Pillar-0: A New Frontier for Radiology Foundation Models
Kumar Krishna Agrawal, Longchao Liu, Long Lian, Michael Nercessian, Natalia Harguindeguy, Yufu Wu, Peter Mikhael, Gigin Lin, Lecia V. Sequist, Florian Fintelmann, Trevor Darrell, Yutong Bai, Maggie Chung, Adam Yala
TL;DR
Rising imaging volumes outpace the radiology workforce, motivating Pillar-0, a radiology foundation model pretrained on large CT and MRI datasets and paired with RATE, a framework that extracts structured findings from reports. Pillar-0 employs a volumetric 3D Atlas backbone with multi-window radiology tokenization and asymmetric vision-language pretraining against a frozen large language model to yield high-fidelity, transferable representations. RATE-Evals provides a clinically grounded benchmarking suite enabling reproducible cross-modality evaluation and external validation, with Pillar-0 achieving state-of-the-art performance across abdomen-pelvis CT, chest CT, head CT, and breast MRI, along with strong generalization and sample efficiency in tasks such as long-horizon lung cancer risk prediction on NLST. By releasing all models, code, and RATE, the work aims to democratize volumetric radiology AI and outlines future paths including scaling data/capacity, extending supervision beyond contrastive learning, and incorporating localization/segmentation tasks.
Abstract
Radiology plays an integral role in modern medicine, yet rising imaging volumes have far outpaced workforce growth. Foundation models offer a path toward assisting with the full spectrum of radiology tasks, but existing medical models remain limited: they process volumetric CT and MRI as low-fidelity 2D slices, discard critical grayscale contrast information, and lack evaluation frameworks that reflect real clinical practice. We introduce Pillar-0, a radiology foundation model pretrained on 42,990 abdomen-pelvis CTs, 86,411 chest CTs, 14,348 head CTs, and 11,543 breast MRIs from a large academic center, together with RATE, a scalable framework that extracts structured labels for 366 radiologic findings with near-perfect accuracy using LLMs. Across internal test sets of 14,230 abdomen-pelvis CTs, 10,646 chest CTs, 4,906 head CTs, and 1,585 breast MRIs, Pillar-0 establishes a new performance frontier, achieving mean AUROCs of 86.4, 88.0, 90.1, and 82.9, outperforming MedGemma (Google), MedImageInsight (Microsoft), Lingshu (Alibaba), and Merlin (Stanford) by 7.8-15.8 AUROC points and ranking best in 87.2\% (319/366) tasks. Pillar-0 similarly outperforms all baselines in an external validation on the Stanford Abdominal CT dataset, including Merlin (82.2 vs 80.6 AUROC). Pillar-0 extends to tasks beyond its pretraining, such as long-horizon lung cancer risk prediction, where it improves upon the state-of-the-art Sybil by 3.0 C-index points on NLST, and generalizes with gains of 5.9 (MGH) and 1.9 (CGMH).

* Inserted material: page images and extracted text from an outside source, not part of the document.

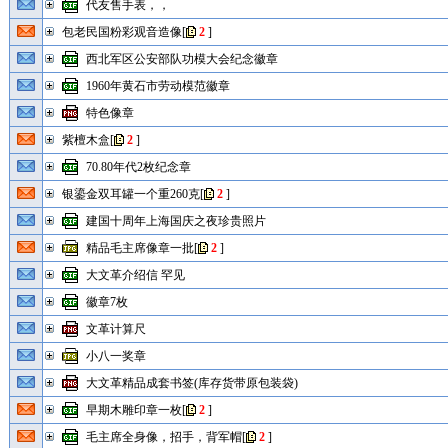
代友售手表，，
包老民国粉彩观音造像
[
2
]
西北军区公安部队功模大会纪念徽章
1960年黄石市劳动模范徽章
特色像章
紫檀木盒
[
2
]
70.80年代2枚纪念章
银鎏金双耳罐一个重260克
[
2
]
建国十周年上海国庆之夜珍贵照片
精品毛主席像章一批
[
2
]
大文革介绍信 罕见
徽章7枚
文革计算尺
小八一奖章
大文革精品成套书签(库存货带原包装袋)
早期木雕印章一枚
[
2
]
毛主席全身像，招手，背军帽
[
2
]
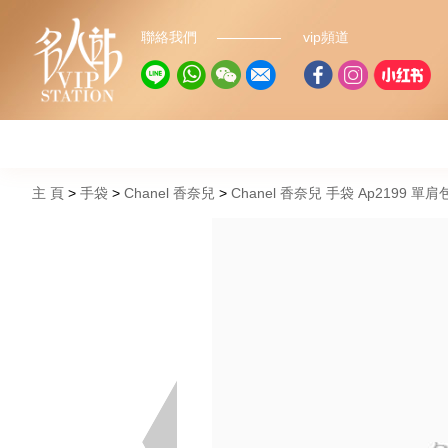
聯絡我們
vip頻道
主 頁
手袋
Chanel 香奈兒
Chanel 香奈兒 手袋 Ap2199 單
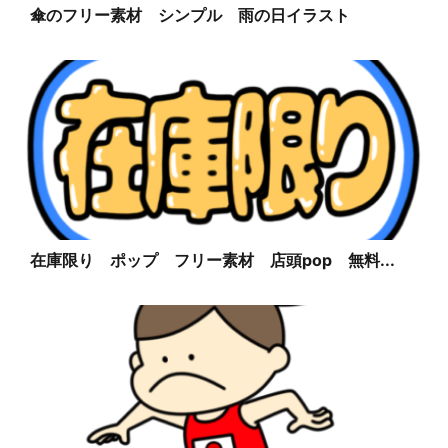
傘のフリー素材 シンプル 雨の日イラスト
在庫限り ポップ フリー素材 店頭pop 無料...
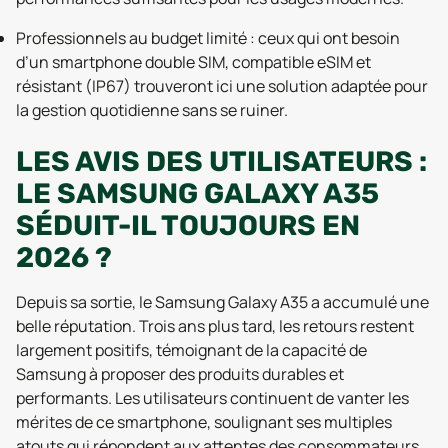
Professionnels au budget limité : ceux qui ont besoin
d’un smartphone double SIM, compatible eSIM et
résistant (IP67) trouveront ici une solution adaptée pour
la gestion quotidienne sans se ruiner.
LES AVIS DES UTILISATEURS :
LE SAMSUNG GALAXY A35
SÉDUIT-IL TOUJOURS EN
2026 ?
Depuis sa sortie, le Samsung Galaxy A35 a accumulé une
belle réputation. Trois ans plus tard, les retours restent
largement positifs, témoignant de la capacité de
Samsung à proposer des produits durables et
performants. Les utilisateurs continuent de vanter les
mérites de ce smartphone, soulignant ses multiples
atouts qui répondent aux attentes des consommateurs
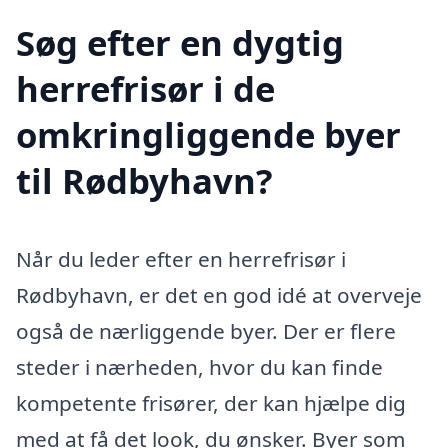
Søg efter en dygtig
herrefrisør i de
omkringliggende byer
til Rødbyhavn?
Når du leder efter en herrefrisør i
Rødbyhavn, er det en god idé at overveje
også de nærliggende byer. Der er flere
steder i nærheden, hvor du kan finde
kompetente frisører, der kan hjælpe dig
med at få det look, du ønsker. Byer som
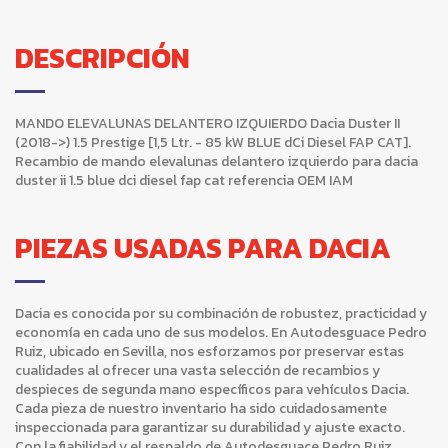
DESCRIPCIÓN
MANDO ELEVALUNAS DELANTERO IZQUIERDO Dacia Duster II
(2018->) 1.5 Prestige [1,5 Ltr. - 85 kW BLUE dCi Diesel FAP CAT].
Recambio de mando elevalunas delantero izquierdo para dacia
duster ii 1.5 blue dci diesel fap cat referencia OEM IAM
PIEZAS USADAS PARA DACIA
Dacia es conocida por su combinación de robustez, practicidad y
economía en cada uno de sus modelos. En Autodesguace Pedro
Ruiz, ubicado en Sevilla, nos esforzamos por preservar estas
cualidades al ofrecer una vasta selección de recambios y
despieces de segunda mano específicos para vehículos Dacia.
Cada pieza de nuestro inventario ha sido cuidadosamente
inspeccionada para garantizar su durabilidad y ajuste exacto.
Con la fiabilidad y el respaldo de Autodesguace Pedro Ruiz,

In brain hemorrhage detection, Pillar-0 obtained a >95 AUROC when using only 1/20th of the data of the next most sample efficient baseline. Pillar-0 and RATE together provide an open, clinically rigorous foundation for building high-performance radiology systems, enabling applications that were previously infeasible due to computational, data, and evaluation constraints.